Re:"Can't" vs. "Don't Want To"

[datavirtue]

Seems then that a simple script run against a dump of the account names would work.

I can see one way

[Chelloveck]

I can see one way in which this might be both true and proper. If each account was individually encrypted with keys that only the users had, what they're saying would be completely true. And I think it would be completely proper and even laudatory to run an email system that way. They could search individual accounts by having the users decrypt them, but they couldn't do a wholesale search of the entire email system. This is the way email should be!

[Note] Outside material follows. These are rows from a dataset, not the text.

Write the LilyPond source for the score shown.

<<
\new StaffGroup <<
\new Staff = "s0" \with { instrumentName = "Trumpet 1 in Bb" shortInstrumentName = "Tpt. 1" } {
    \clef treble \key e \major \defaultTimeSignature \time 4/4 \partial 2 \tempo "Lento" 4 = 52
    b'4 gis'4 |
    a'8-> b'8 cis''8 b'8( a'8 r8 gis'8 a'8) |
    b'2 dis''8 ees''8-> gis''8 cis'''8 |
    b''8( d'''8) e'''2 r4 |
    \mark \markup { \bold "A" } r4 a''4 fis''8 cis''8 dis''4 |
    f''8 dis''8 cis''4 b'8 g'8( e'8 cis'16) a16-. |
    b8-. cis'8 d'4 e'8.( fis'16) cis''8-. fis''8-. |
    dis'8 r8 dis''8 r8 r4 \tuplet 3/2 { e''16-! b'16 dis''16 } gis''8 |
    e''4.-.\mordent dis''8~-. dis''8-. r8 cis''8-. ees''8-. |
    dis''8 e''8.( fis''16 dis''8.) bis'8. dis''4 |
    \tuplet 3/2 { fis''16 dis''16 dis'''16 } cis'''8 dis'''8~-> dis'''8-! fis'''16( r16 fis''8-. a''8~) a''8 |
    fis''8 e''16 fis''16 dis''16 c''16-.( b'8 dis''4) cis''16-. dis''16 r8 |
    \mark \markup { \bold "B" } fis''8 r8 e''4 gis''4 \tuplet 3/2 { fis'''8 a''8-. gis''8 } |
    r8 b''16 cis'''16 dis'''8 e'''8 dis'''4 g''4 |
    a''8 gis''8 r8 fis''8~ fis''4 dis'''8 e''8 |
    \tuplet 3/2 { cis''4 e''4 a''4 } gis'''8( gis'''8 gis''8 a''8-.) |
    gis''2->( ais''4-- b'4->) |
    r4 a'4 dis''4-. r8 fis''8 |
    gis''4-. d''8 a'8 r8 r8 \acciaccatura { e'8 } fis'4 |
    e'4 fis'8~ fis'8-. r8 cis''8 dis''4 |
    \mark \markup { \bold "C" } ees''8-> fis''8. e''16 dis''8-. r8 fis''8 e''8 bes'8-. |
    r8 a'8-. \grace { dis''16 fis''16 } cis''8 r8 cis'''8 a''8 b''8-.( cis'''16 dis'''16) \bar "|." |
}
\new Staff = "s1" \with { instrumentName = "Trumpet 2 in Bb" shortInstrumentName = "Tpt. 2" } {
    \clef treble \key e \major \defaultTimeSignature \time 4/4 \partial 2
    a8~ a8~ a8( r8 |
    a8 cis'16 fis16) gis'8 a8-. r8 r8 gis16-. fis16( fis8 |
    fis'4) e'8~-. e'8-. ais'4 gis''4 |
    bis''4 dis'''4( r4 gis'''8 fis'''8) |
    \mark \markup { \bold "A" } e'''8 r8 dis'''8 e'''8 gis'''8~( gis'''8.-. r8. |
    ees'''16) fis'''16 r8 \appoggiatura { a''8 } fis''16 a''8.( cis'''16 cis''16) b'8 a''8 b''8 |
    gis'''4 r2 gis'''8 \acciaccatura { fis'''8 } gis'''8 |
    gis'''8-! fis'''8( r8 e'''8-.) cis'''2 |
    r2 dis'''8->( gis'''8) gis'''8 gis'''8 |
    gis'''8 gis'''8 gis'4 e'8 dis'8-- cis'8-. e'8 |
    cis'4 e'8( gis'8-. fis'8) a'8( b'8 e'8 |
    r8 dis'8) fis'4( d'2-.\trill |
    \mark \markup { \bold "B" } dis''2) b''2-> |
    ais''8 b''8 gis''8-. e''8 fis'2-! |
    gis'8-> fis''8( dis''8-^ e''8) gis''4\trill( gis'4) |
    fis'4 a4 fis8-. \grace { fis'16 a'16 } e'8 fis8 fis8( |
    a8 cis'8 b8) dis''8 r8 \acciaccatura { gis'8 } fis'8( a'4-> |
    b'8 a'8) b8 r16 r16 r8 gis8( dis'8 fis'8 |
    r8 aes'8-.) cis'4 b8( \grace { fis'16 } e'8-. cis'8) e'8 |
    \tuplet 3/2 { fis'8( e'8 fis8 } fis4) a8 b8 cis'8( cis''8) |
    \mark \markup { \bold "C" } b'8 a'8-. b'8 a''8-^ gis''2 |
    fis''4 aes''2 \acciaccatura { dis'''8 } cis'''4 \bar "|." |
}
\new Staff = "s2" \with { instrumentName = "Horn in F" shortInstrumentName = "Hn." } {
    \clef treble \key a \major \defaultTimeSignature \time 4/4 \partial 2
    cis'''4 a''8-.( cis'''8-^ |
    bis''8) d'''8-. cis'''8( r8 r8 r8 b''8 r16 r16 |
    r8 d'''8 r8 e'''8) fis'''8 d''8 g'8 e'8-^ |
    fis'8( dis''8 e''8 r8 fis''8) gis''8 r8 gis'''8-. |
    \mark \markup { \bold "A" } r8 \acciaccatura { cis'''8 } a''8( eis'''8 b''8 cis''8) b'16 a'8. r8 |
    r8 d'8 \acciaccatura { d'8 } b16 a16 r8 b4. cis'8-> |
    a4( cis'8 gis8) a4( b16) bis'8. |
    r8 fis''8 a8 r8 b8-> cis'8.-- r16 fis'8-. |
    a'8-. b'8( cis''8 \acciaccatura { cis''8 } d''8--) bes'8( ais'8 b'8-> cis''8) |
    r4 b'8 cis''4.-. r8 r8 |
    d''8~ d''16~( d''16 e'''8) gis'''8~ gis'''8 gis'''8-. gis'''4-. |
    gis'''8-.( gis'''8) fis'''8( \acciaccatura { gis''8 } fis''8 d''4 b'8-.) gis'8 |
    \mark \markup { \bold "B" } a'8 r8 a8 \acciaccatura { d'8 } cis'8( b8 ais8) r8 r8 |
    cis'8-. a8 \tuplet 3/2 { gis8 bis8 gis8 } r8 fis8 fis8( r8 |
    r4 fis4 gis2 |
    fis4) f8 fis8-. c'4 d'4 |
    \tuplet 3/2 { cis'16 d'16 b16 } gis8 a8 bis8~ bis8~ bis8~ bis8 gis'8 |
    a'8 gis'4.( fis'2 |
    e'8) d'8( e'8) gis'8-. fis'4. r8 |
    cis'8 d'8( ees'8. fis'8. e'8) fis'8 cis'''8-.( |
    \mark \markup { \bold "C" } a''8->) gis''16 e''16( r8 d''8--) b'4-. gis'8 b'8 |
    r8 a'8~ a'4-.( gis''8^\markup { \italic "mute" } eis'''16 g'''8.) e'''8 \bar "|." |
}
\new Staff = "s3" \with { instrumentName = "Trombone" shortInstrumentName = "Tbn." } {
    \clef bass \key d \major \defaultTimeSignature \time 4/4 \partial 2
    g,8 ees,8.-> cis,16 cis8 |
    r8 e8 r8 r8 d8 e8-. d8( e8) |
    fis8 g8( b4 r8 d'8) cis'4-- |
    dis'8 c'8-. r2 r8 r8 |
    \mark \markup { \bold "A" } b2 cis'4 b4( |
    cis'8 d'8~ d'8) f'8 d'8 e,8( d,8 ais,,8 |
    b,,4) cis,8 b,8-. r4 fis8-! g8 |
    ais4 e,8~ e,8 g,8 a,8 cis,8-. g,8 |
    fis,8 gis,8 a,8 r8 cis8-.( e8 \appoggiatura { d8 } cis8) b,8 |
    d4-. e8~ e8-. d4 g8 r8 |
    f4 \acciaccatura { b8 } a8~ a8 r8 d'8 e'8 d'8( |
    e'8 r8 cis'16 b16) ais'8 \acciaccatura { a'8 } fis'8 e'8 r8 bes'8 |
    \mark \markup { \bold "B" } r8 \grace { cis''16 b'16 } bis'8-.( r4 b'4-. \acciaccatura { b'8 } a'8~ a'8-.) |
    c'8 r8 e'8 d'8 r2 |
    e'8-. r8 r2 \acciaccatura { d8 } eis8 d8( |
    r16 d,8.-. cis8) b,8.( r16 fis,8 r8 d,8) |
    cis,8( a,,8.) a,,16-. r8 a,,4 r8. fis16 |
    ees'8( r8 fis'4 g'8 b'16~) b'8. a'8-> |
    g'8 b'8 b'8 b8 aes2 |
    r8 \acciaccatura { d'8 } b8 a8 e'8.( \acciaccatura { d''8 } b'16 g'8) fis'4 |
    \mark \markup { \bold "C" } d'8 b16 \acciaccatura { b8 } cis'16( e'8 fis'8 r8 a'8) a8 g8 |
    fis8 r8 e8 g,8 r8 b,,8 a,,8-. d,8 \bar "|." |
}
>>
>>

A somewhat more likely approach would be that by policy, users are not allowed to keep email on the server. All email must be downloaded or deleted. No online folders, ridiculously small INBOX quotas, maybe a read-once policy where as soon as the mail is retrieved the server auto-deletes it. I can actually understand this being done; I've worked with corporate lawyers who would love to have the email system set up this way for the express purpose of defeating global searches. Anything can be twisted and used against you, so save nothing, leave no evidence. I certainly don't agree with that mindset, but I've worked with people who are like that.

Not that I think it actually is done either of those ways. I think it's far more likely that they're simply lying and refusing to comply. It's probably simply policy to refuse such blanket FOIA requests, and there's undoubtedly a clause buried in the FOIA itself that allows them to require that requests be specific and narrow. You know, in the way that searches of private individuals are supposed to be.

Re:sounds like they're running exchange

[pipatron]

It could be that certain agencies are exempt from the law. For your own safety of course. It's better that you don't know.

Do they license their email system?

[Dareth]

Do they license their email system? It may the only one in the world secure FROM them.